Parents looking after children can't be measured in hours, the idea of parents filling in timesheets to account for getting woken up at 3am so they log that hour of labour time for the voucher is dystopian.

So a system based on measuring labour time is either going to continue to ignore reproductive labour, or it'd have to special case it in some way - for example just putting 80 hours/week of labour time on the books for parents for the first three years or something.

But then what happens if you have a close friend who looks after your kids sometimes? - you can't transfer 4 hours of your labour time to them, because labour vouchers aren't transferable, would they have to register as a childminder so that you could use four hours of your time to get four hours babysitting and so that they could log the hours? Or does babysitting end up 'unpaid reproductive labour'? Or would you end up spending 4 hours of labour vouchers on something and giving that as a gift (a black market)?

There are various other things that stop people from working such as personal ill health, or friends/family being unwell etc. - again if a labour vouchers system is not going to discriminate against those people, it'd need some equivalent of sick notes/sickness benefit and way of administering that.

You might be asking whether reproductive labour would still be gendered after the revolution, I can't speak for Steven. but for me the big thing would be to break down the difference between reproductive and productive labour, and to socialise reproductive labour as much as possible (an example that happens now is when nursing homes and nurseries collaborate to have the kids visit the nursing home regularly - entertaining both the kids and the elderly in one go). I do think that labour vouchers or parecon would be a barrier to this rather than 'from each according to ability, to each according to need' + various forms of rationing where that's not possible.

The argument here is not that all this labour should be quantified (from above that feels very difficult to me), but that the very quantification of labour and regulating consumption based on it just seems horrible and that'd it'd reproduce dynamics we see now. It requires a whole mechanism of accounting and surveillance that is unnecessary.

Cooked

6 years 3 months ago

In reply to by libcom.org

Submitted by Cooked on August 2, 2018

Mike Harman

You might be asking whether reproductive labour would still be gendered after the revolution

That's what I'm taking issue with. Some "normal" couples are already quite close today and the reproductive labour gap seems to be narrowing down. My parents were already close and things have improved since then. Jobwise however only 2 out of 10 staff at my kids nursery are men.
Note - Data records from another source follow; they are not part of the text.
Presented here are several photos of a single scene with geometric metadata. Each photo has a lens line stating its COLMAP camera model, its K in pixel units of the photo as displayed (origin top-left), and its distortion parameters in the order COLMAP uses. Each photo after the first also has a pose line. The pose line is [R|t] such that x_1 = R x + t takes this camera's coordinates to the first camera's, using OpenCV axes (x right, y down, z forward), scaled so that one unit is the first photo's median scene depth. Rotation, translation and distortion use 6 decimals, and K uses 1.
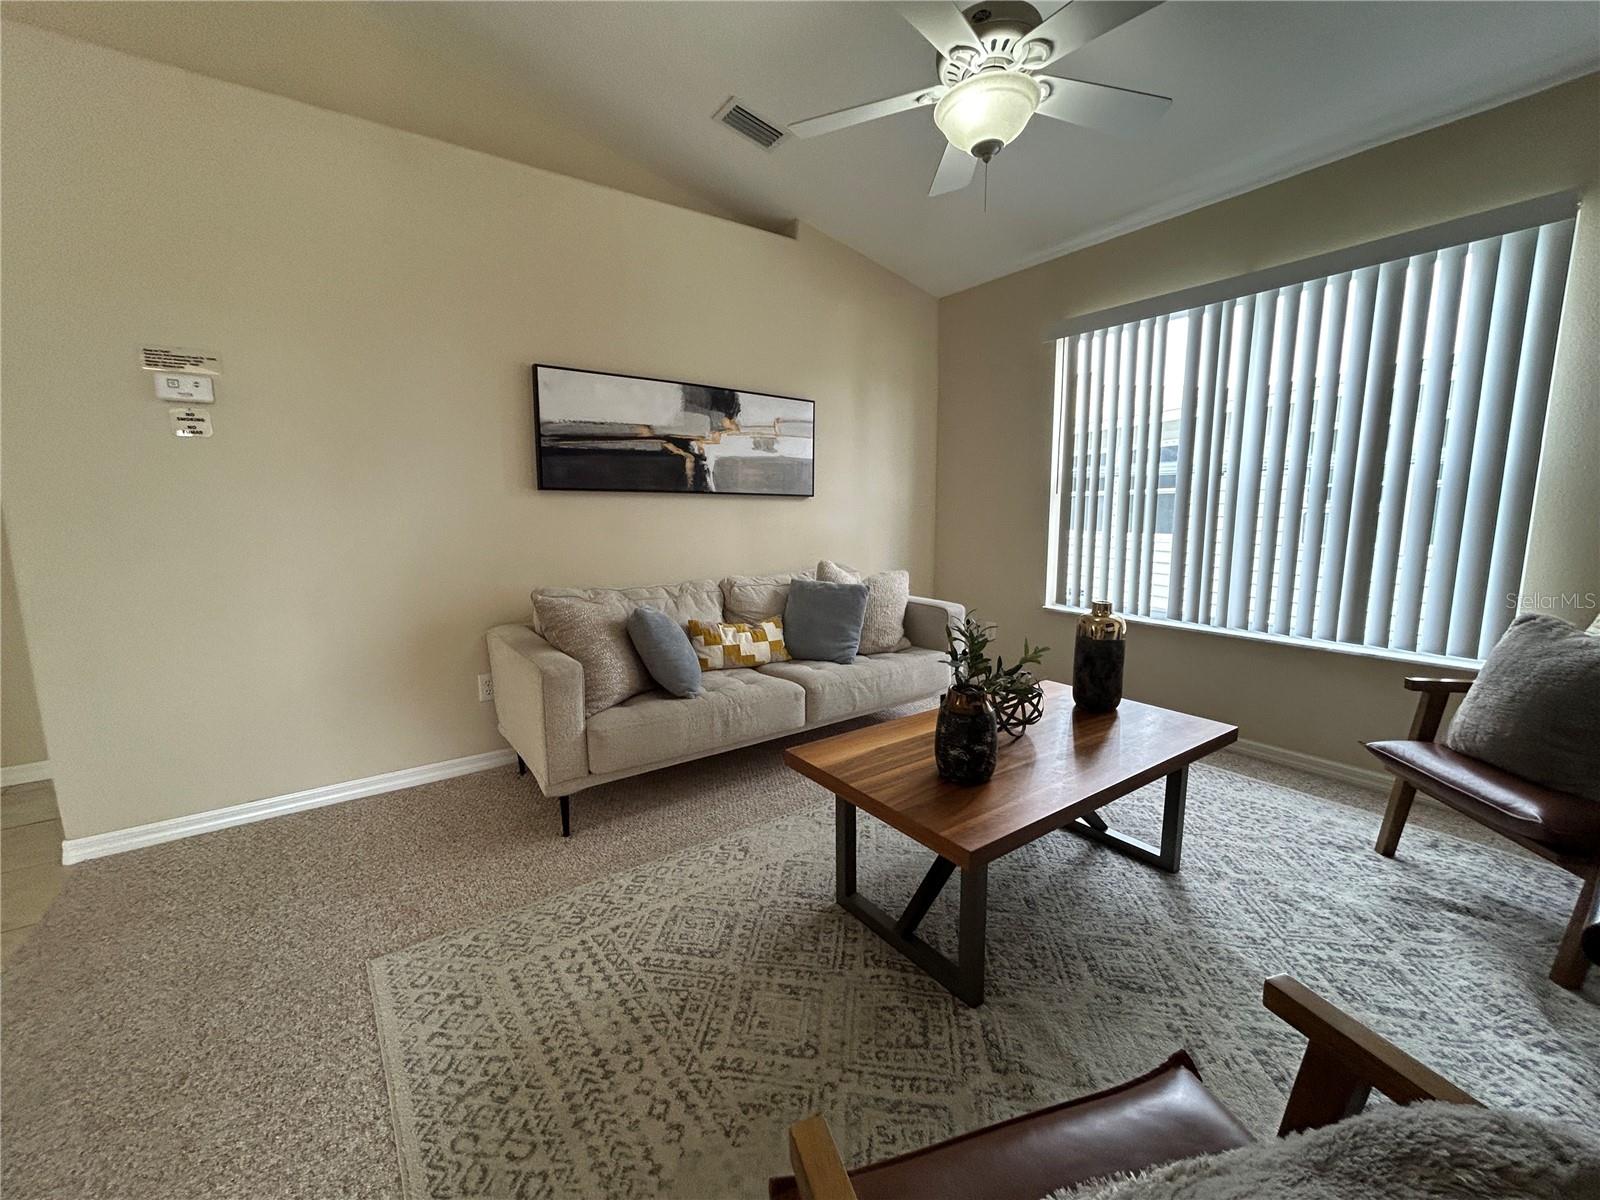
lens RADIAL K [[647.1, 0, 796.3], [0, 647.1, 596.9], [0, 0, 1]] dist [-0.002440, 0.000082]
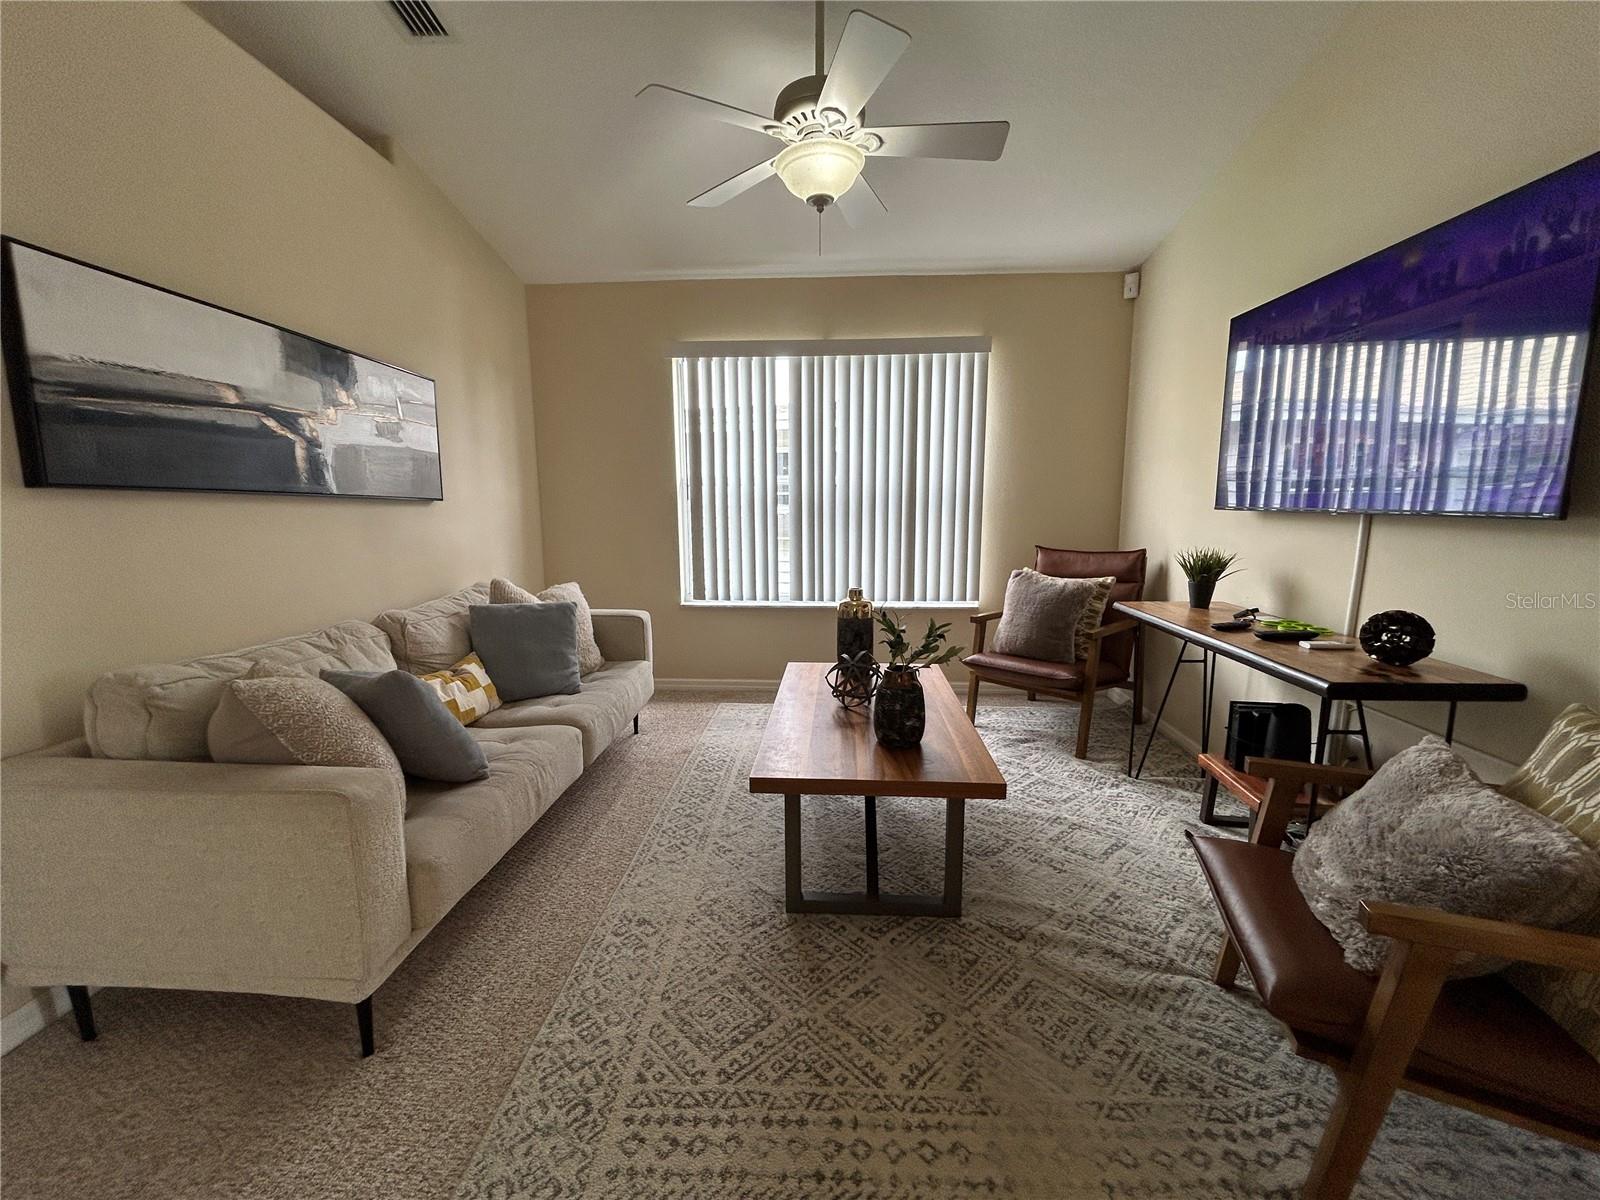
lens RADIAL K [[645.7, 0, 799.3], [0, 645.7, 595.8], [0, 0, 1]] dist [-0.011349, 0.006554]
pose [[0.621622, -0.107205, 0.775946, -0.548063], [0.109372, 0.992766, 0.049542, -0.050841], [-0.775644, 0.054071, 0.628850, 0.283068]]
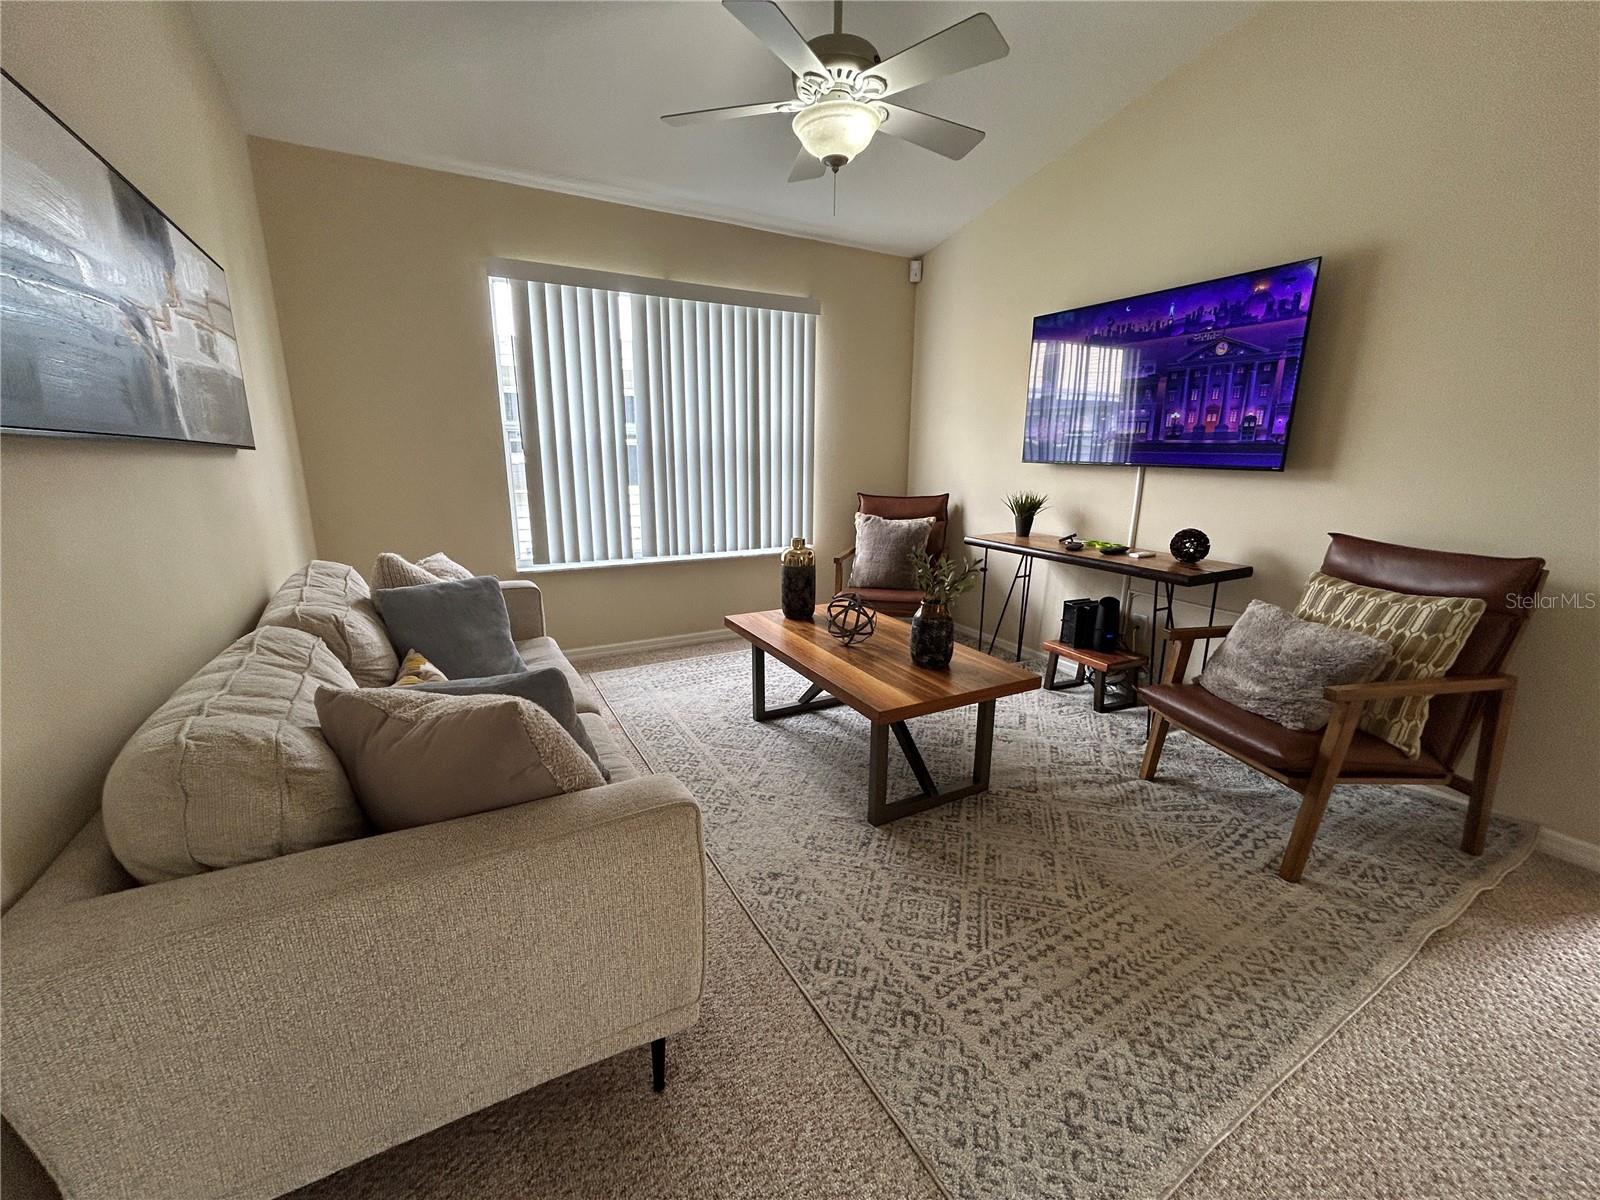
lens RADIAL K [[645.7, 0, 799.3], [0, 645.7, 595.8], [0, 0, 1]] dist [-0.011349, 0.006554]
pose [[0.112733, -0.211349, 0.970888, -0.812226], [0.132248, 0.971615, 0.196152, -0.132447], [-0.984785, 0.106285, 0.137484, 0.792568]]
These issues vary geographically of course and Sweden is probably better than some places.

Mike Harman

The argument here is not that all this labour should be quantified (from above that feels very difficult to me), but that the very quantification of labour and regulating consumption based on it just seems horrible and that'd it'd reproduce dynamics we see now. It requires a whole mechanism of accounting and surveillance that is unnecessary.

I agree with the criticism of labour vouchers. Just for discussion however I think the search for perfect measurement of work is overstated IF we manage to reduce the sector where labour vouchers are required. Ideally this would shrink down to near nothing right? Reducing unpaid work ie voluntary work is not really of intererest is it?

Already wages are set without regard for individual productivity in most cases. I can't see that the need for precision would increase.